Jika Sang Naga Mengamuk

18 Desember 2008
Komentar:

Kota Singkawang saat ini sedang dilanda banjir .Masyarakat Singkawang merasa heran dan bertanya-tanya mengenai bencana banjir yang menimpa mereka.Karena banjir kali ini sangat berbeda dibandingkan banjir terdahulu yang pernah melanda kota ini Kombinasi antara curah hujan tinggi dengan air pasang laut yang tinggi,bulan purnama.Ketiga faktor ini yang menyebabkan banjir.

Team CintaSingkawang mencoba menelusuri opini masyarakat tentang fenomena alam yang terjadi di Singkawang ,sebagian dari masyarakat percaya bahwa kota Singkawang dilanda banjir karena  karma.Pembangunan patung naga di persimpangan Jalan Kempol Mahmud – Jalan Niaga yang bukan tempatnya.Menurut seorang suhu naga yang telah berkecimpung di dunianya selama puluhan tahun ,meminta Cinta jangan mencantumkan identitasnya mengatakan”naga adalah makluk yang sakral.Mana boleh membangun naga sembarangan di jalan,bukan tempat yang terhormat.Akibatnya kita mendapat bencana banjir sebagai karma atas  kecerobohan kita.”

Ada juga masyarakat  menghubungkan bencana banjir ini sebagai petanda tidak baik akan terjadi sesuatu di kota Singkawang, mengingat bulan ini adalah bulan perayaan peringatan satu tahun terpilihnya pemerintah Bapak Hasan Karman.Yang jelas,pasca banjir merupakan masa yang sangat mencemaskan masyarakat karena berbagai macam penyakit akan menyerang kesehatan masyarakat.

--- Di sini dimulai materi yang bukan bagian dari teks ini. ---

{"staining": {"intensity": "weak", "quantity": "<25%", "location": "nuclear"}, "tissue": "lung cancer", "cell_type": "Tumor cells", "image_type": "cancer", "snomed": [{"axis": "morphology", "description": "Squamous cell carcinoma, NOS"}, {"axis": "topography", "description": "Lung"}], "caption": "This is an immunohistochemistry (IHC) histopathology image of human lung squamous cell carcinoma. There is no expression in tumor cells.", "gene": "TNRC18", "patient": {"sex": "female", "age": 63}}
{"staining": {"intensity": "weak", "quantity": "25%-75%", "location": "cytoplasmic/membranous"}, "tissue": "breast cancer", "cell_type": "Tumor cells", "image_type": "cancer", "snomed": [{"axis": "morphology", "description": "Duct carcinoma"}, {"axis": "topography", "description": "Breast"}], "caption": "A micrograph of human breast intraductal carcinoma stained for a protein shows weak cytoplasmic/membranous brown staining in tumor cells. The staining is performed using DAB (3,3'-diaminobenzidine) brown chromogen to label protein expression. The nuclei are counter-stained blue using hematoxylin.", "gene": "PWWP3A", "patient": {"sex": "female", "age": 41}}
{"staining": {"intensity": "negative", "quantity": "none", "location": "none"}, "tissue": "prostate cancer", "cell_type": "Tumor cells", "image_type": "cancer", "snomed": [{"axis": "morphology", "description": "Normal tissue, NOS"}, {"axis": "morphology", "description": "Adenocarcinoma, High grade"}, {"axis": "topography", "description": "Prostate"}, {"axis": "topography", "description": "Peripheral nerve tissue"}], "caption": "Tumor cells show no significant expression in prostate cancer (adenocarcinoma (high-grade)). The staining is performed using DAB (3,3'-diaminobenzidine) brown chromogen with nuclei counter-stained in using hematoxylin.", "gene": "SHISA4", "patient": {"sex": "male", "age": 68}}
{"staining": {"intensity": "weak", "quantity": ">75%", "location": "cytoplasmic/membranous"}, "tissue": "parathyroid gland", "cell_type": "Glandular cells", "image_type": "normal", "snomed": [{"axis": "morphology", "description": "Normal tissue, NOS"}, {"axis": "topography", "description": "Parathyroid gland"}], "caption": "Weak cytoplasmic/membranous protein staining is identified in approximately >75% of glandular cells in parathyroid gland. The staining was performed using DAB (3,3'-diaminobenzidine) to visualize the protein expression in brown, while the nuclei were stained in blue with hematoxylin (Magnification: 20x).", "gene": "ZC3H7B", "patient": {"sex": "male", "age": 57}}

Kita belum mendapat kepastian  dari Pemkot Singkawang mengenai pembangunan patung naga tersebut,apakah dilanjutkan atau dibongkar.Apapun keputusan nanti yang diambil oleh Pak wako kita .Sudah pasti Pak Hasan Karman akan dinilai oleh komunitas Tionghoa Singkawang,apakah keputusan yang Beliau ambil itu”demi komunitas(umum) atau demi kepentingan politik sendiri sesaat”.Kita menunggu saja.